- Born: 3rd of January, 1952 [Hungary]
- Native name: רוני קלוגר
- Style: Okinawan Gōjū-ryū Karate Do and Yamanni Ryu Kobudo.
- Rank: Hanshi, 9th degree (Ku Dan) in Karate
- Years active: 1966–present

Other information
- Occupation: Martial Artist (Budoka), Teacher, lecturer and Educator
- Children: 2 (Noa Kluger, Gilad Kluger)
- Website: Official website of Rony Kluger's dojo

= Rony Kluger =

Israeli karateka and teacher

Rony Kluger (רוני קלוגר; born 1952 in Budapest) is an Israeli budoka, teacher, lecturer and educator. He is certified as Hanshi, Ku Dan, in both Okinawan Gōjū-ryū Karate Do and Kobudo, by the Sho Honbu Jun Do Kan Okinawa Karate Do organization and the Dai Nippon Butoku Kai. He is a Ph.D. (Education Management) and is one of the founders of the International Budo Academy.

Kluger began his study of Karate with Meir Yahel in 1970, and later in 1972 became a student of the late Leon Pantanowitz, who in turn had been a student of and belonged to Morio Higaonna's organization. In 1984, Kluger parted ways with Pantanowitz, and became a student in Eiichi Miyazato's Dojo, the historical Jun Do Kan. Kluger's main Dojo (Honbu Dojo), which he founded in 1972, resides in Petah Tikva. The school has branches in several cities in Israel, as well as in Hungary, South Africa, Australia, New Zealand, Great Britain and Romania. He also teaches the Israeli Krav Maga and military self-defense system, on worldwide seminars as part of the IBSSA organization.

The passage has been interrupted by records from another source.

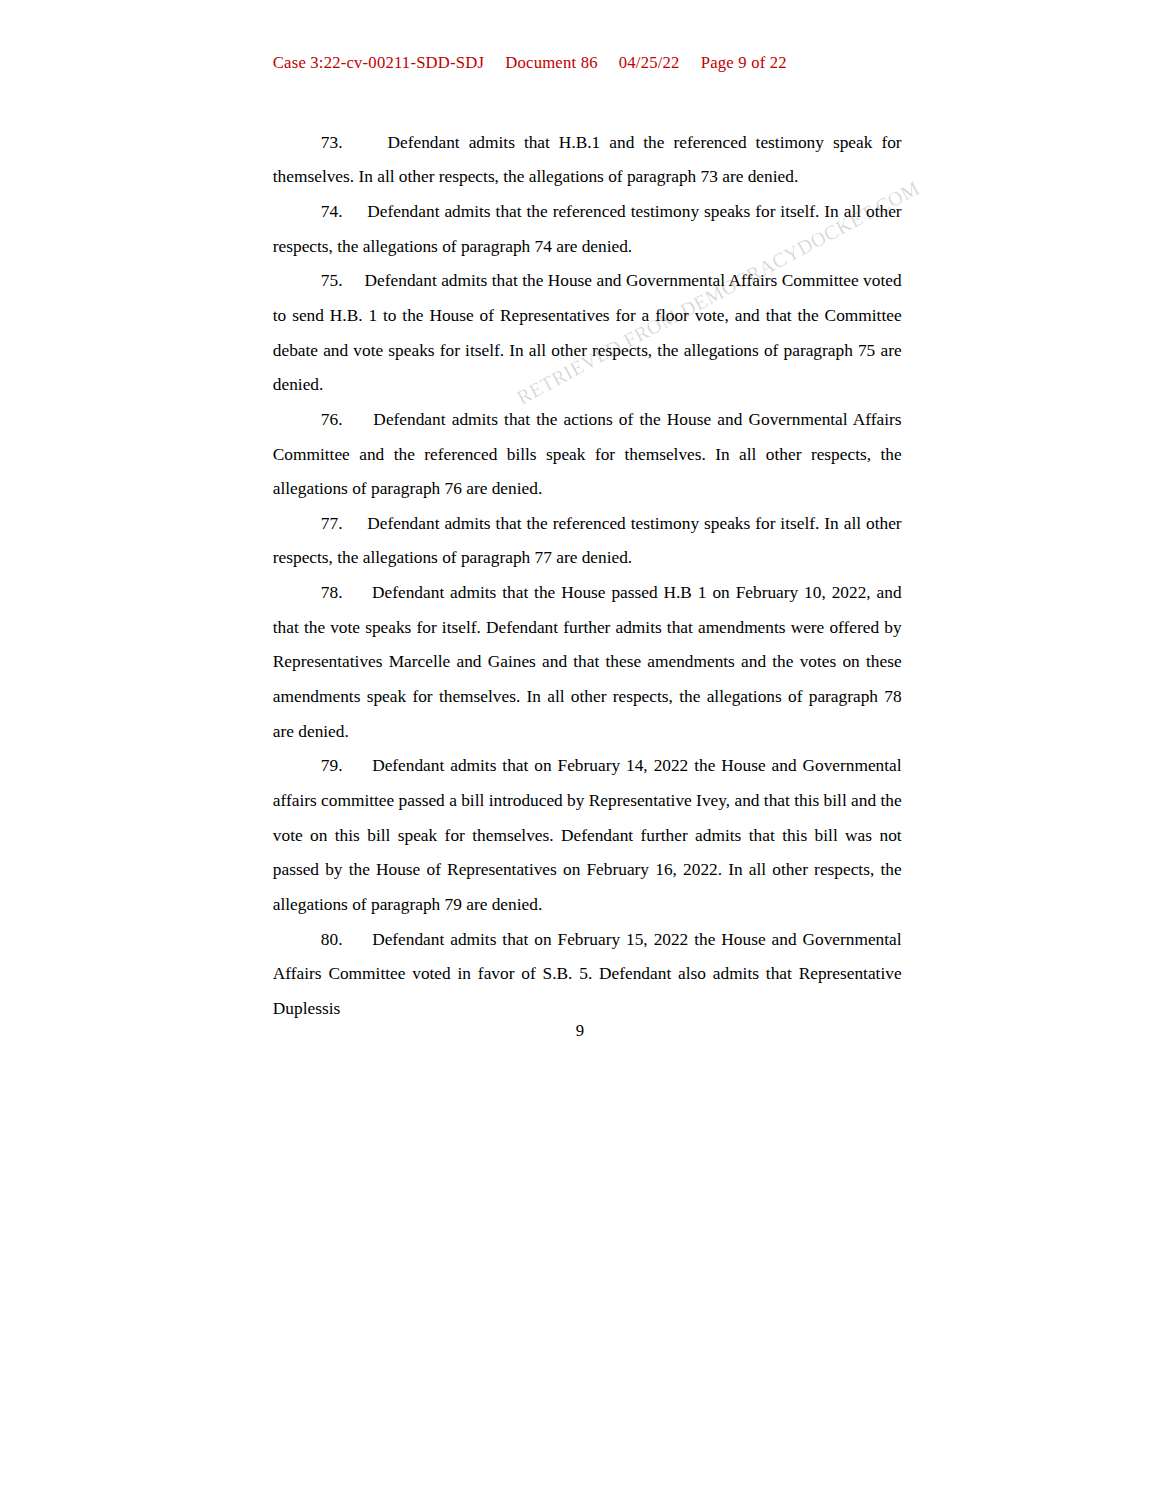Case 3:22-cv-00211-SDD-SDJ Document 86 04/25/22 Page 9 of 22
RETRIEVED FROM DEMOCRACYDOCKET.COM
73. Defendant admits that H.B.1 and the referenced testimony speak for themselves. In all other respects, the allegations of paragraph 73 are denied.
74. Defendant admits that the referenced testimony speaks for itself. In all other respects, the allegations of paragraph 74 are denied.
75. Defendant admits that the House and Governmental Affairs Committee voted to send H.B. 1 to the House of Representatives for a floor vote, and that the Committee debate and vote speaks for itself. In all other respects, the allegations of paragraph 75 are denied.
76. Defendant admits that the actions of the House and Governmental Affairs Committee and the referenced bills speak for themselves. In all other respects, the allegations of paragraph 76 are denied.
77. Defendant admits that the referenced testimony speaks for itself. In all other respects, the allegations of paragraph 77 are denied.
78. Defendant admits that the House passed H.B 1 on February 10, 2022, and that the vote speaks for itself. Defendant further admits that amendments were offered by Representatives Marcelle and Gaines and that these amendments and the votes on these amendments speak for themselves. In all other respects, the allegations of paragraph 78 are denied.
79. Defendant admits that on February 14, 2022 the House and Governmental affairs committee passed a bill introduced by Representative Ivey, and that this bill and the vote on this bill speak for themselves. Defendant further admits that this bill was not passed by the House of Representatives on February 16, 2022. In all other respects, the allegations of paragraph 79 are denied.
80. Defendant admits that on February 15, 2022 the House and Governmental Affairs Committee voted in favor of S.B. 5. Defendant also admits that Representative Duplessis
9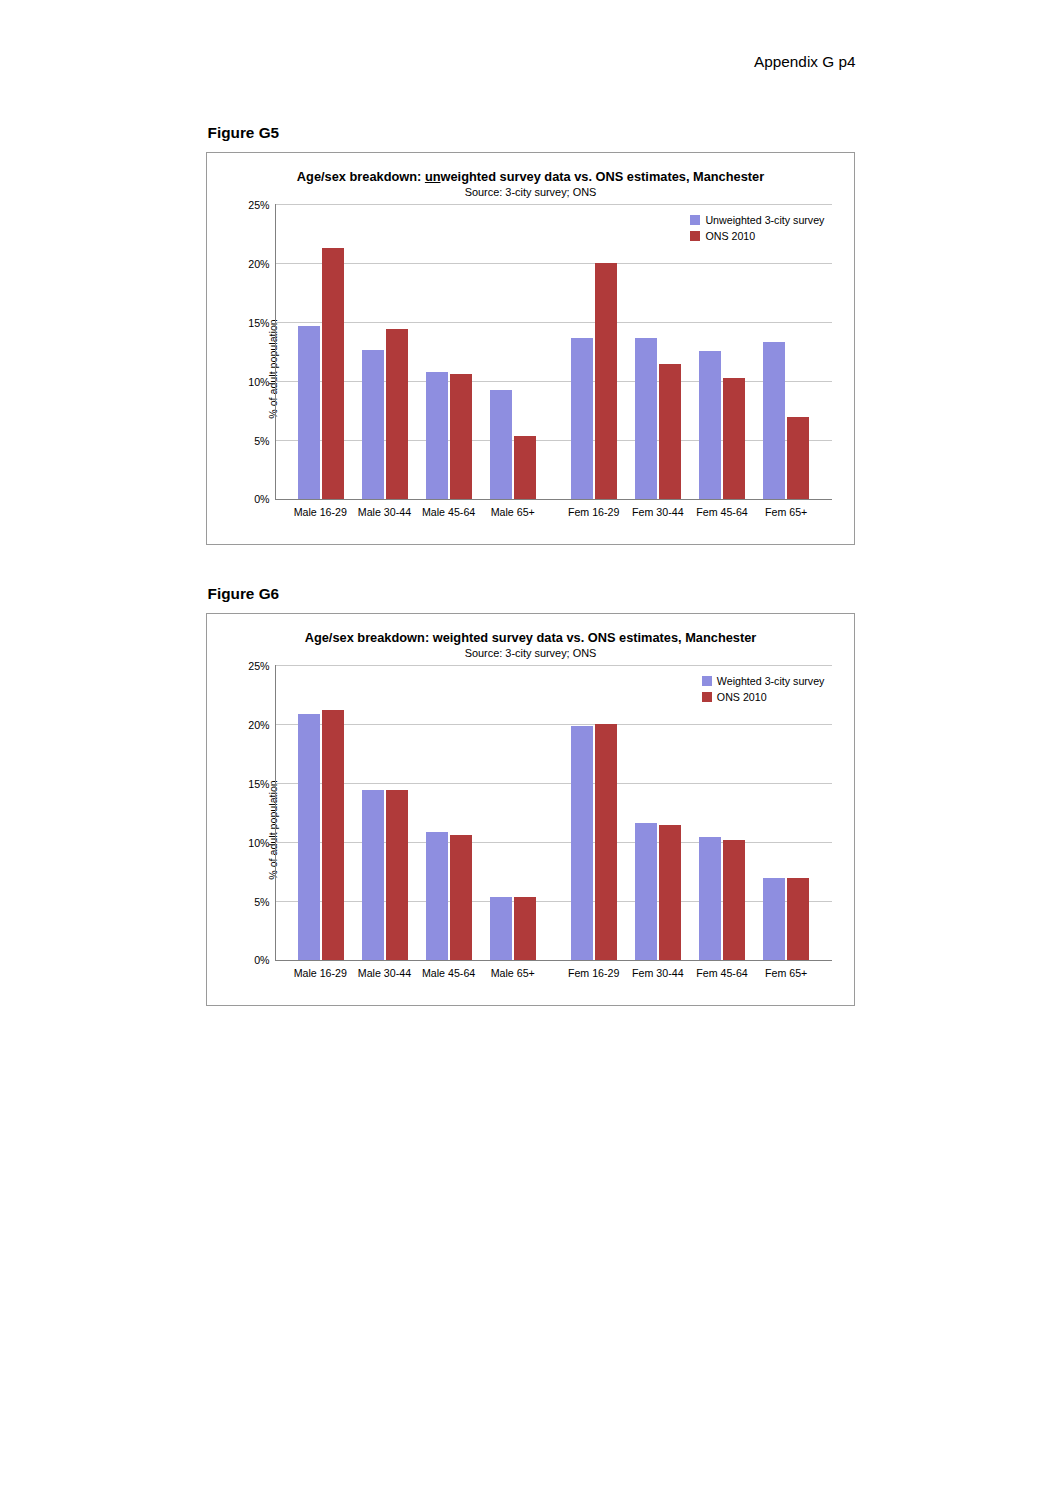Appendix G p4
Figure G5
Age/sex breakdown: unweighted survey data vs. ONS estimates, Manchester
Source: 3-city survey; ONS
% of adult population
25%
20%
15%
10%
5%
0%
Unweighted 3-city survey
ONS 2010
Male 16-29
Male 30-44
Male 45-64
Male 65+
Fem 16-29
Fem 30-44
Fem 45-64
Fem 65+
Figure G6
Age/sex breakdown: weighted survey data vs. ONS estimates, Manchester
Source: 3-city survey; ONS
% of adult population
25%
20%
15%
10%
5%
0%
Weighted 3-city survey
ONS 2010
Male 16-29
Male 30-44
Male 45-64
Male 65+
Fem 16-29
Fem 30-44
Fem 45-64
Fem 65+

In 1985, Kluger led and managed the first professional martial arts instructor's course ever in the State of Israel, as the head of the martial arts department at the School for Coaches and Instructors at the Wingate Institute. Dr. Kluger created, coached, lectured, trained and certified all educational programs of that department in Wingate, and had a great influence over several generations of Israeli martial arts instructors. In the year 2000, Dr. Kluger left the Wingate Institute, and in 2003 founded and licensed his own government-recognized teaching institute: Karate Do International Institute for Martial Arts Instructors and Coaches. The Institute is recognized with accordance to the Israeli Sports Law of 1988, and is located in Petah Tikva. The Institute teaches, educates and accredits the future generation of martial arts instructors.